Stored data
"""

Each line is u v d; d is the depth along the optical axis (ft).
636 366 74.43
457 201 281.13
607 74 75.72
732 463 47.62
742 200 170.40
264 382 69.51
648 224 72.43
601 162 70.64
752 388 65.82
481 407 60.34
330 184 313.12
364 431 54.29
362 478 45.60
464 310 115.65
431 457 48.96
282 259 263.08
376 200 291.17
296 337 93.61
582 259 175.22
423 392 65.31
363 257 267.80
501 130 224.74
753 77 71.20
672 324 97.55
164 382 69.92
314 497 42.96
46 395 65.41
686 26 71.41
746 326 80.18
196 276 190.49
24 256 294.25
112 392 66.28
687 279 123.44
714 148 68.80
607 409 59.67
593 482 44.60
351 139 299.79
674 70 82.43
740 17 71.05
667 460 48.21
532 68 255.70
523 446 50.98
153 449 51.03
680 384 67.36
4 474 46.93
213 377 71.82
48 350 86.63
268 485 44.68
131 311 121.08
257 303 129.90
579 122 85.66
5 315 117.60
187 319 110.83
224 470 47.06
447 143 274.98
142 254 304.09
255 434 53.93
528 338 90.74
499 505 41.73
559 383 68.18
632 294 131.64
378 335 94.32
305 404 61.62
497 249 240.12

"""

What you should do: Transcribe every entry exactly, omitting nothing.

Response to this exercise:
Each line is u v d; d is the depth along the optical axis (ft).
636 366 74.43
457 201 281.13
607 74 75.72
732 463 47.62
742 200 170.40
264 382 69.51
648 224 72.43
601 162 70.64
752 388 65.82
481 407 60.34
330 184 313.12
364 431 54.29
362 478 45.60
464 310 115.65
431 457 48.96
282 259 263.08
376 200 291.17
296 337 93.61
582 259 175.22
423 392 65.31
363 257 267.80
501 130 224.74
753 77 71.20
672 324 97.55
164 382 69.92
314 497 42.96
46 395 65.41
686 26 71.41
746 326 80.18
196 276 190.49
24 256 294.25
112 392 66.28
687 279 123.44
714 148 68.80
607 409 59.67
593 482 44.60
351 139 299.79
674 70 82.43
740 17 71.05
667 460 48.21
532 68 255.70
523 446 50.98
153 449 51.03
680 384 67.36
4 474 46.93
213 377 71.82
48 350 86.63
268 485 44.68
131 311 121.08
257 303 129.90
579 122 85.66
5 315 117.60
187 319 110.83
224 470 47.06
447 143 274.98
142 254 304.09
255 434 53.93
528 338 90.74
499 505 41.73
559 383 68.18
632 294 131.64
378 335 94.32
305 404 61.62
497 249 240.12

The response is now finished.